Top of Data extract
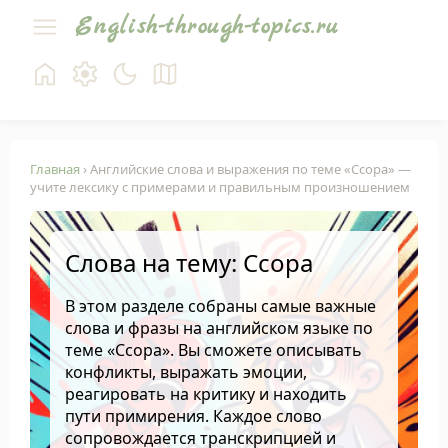
English-through-topics.ru
Главная
› Английские слова и выражения по теме «Ссора» —
учите лексику с примерами и правильным произношением
Слова на тему: Ссора
В этом разделе собраны самые важные
слова и фразы на английском языке по
теме «Ссора». Вы сможете описывать
конфликты, выражать эмоции,
реагировать на критику и находить
пути примирения. Каждое слово
сопровождается транскрипцией и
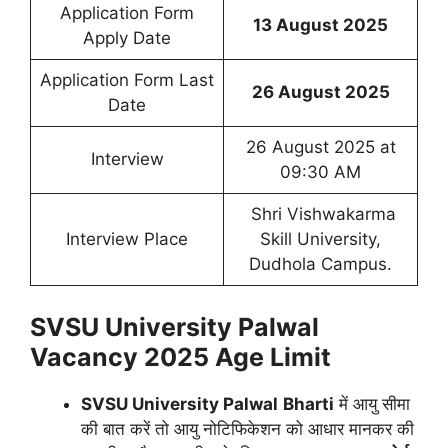
Application Form
13 August 2025
Apply Date
Application Form Last
26 August 2025
Date
26 August 2025 at
Interview
09:30 AM
Shri Vishwakarma
Interview Place
Skill University,
Dudhola Campus.
SVSU University Palwal
Vacancy 2025
Age Limit
SVSU University Palwal
Bharti
में आयु सीमा
की बात करें तो आयु नोटिफिकेशन को आधार मानकर की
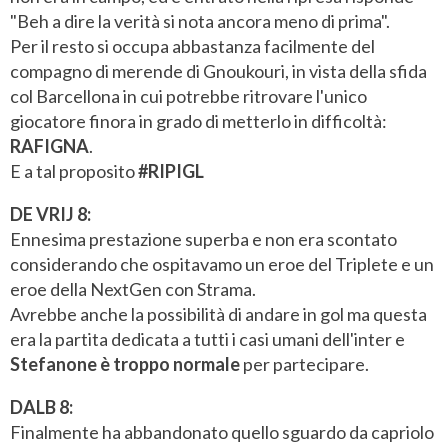
"Beh a dire la verità si nota ancora meno di prima".
Per il resto si occupa abbastanza facilmente del
compagno di merende di Gnoukouri, in vista della sfida
col Barcellona in cui potrebbe ritrovare l'unico
giocatore finora in grado di metterlo in difficoltà:
RAFIGNA
.
E a tal proposito
#RIPIGL
DE VRIJ 8:
Ennesima prestazione superba e non era scontato
considerando che ospitavamo un eroe del Triplete e un
eroe della NextGen con Strama.
Avrebbe anche la possibilità di andare in gol ma questa
era la partita dedicata a tutti i casi umani dell'inter e
Stefanone è troppo normale
per partecipare.
DALB 8:
Finalmente ha abbandonato quello sguardo da capriolo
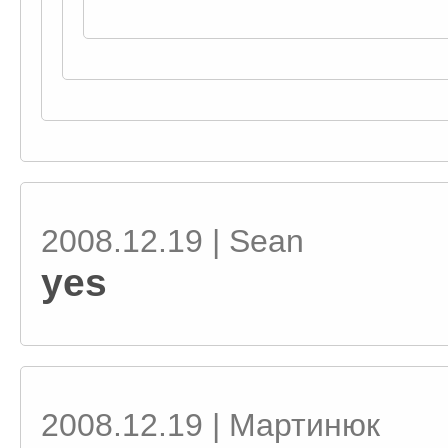
2008.12.19 | Sean
yes
2008.12.19 | Мартинюк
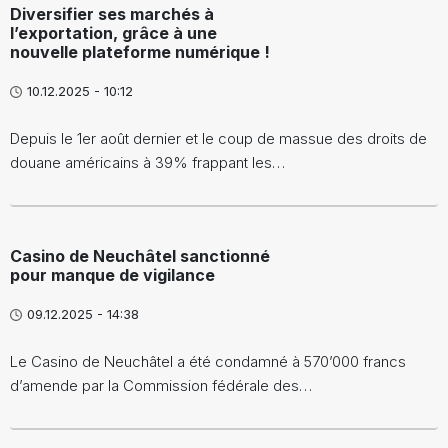
Diversifier ses marchés à
l’exportation, grâce à une
nouvelle plateforme numérique !
10.12.2025 - 10:12
Depuis le 1er août dernier et le coup de massue des droits de
douane américains à 39% frappant les…
Casino de Neuchâtel sanctionné
pour manque de vigilance
09.12.2025 - 14:38
Le Casino de Neuchâtel a été condamné à 570’000 francs
d’amende par la Commission fédérale des…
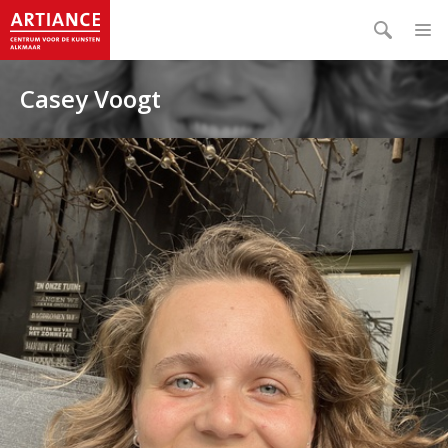
Casey Voogt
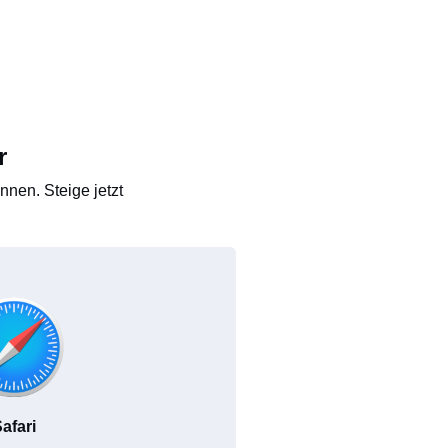
r
nen. Steige jetzt
afari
Bottom of Data extract
Exercise requirements ▸
Write out each line above containing "теме".

Answer to this task ▸
› Английские слова и выражения по теме «Ссора» —
теме «Ссора». Вы сможете описывать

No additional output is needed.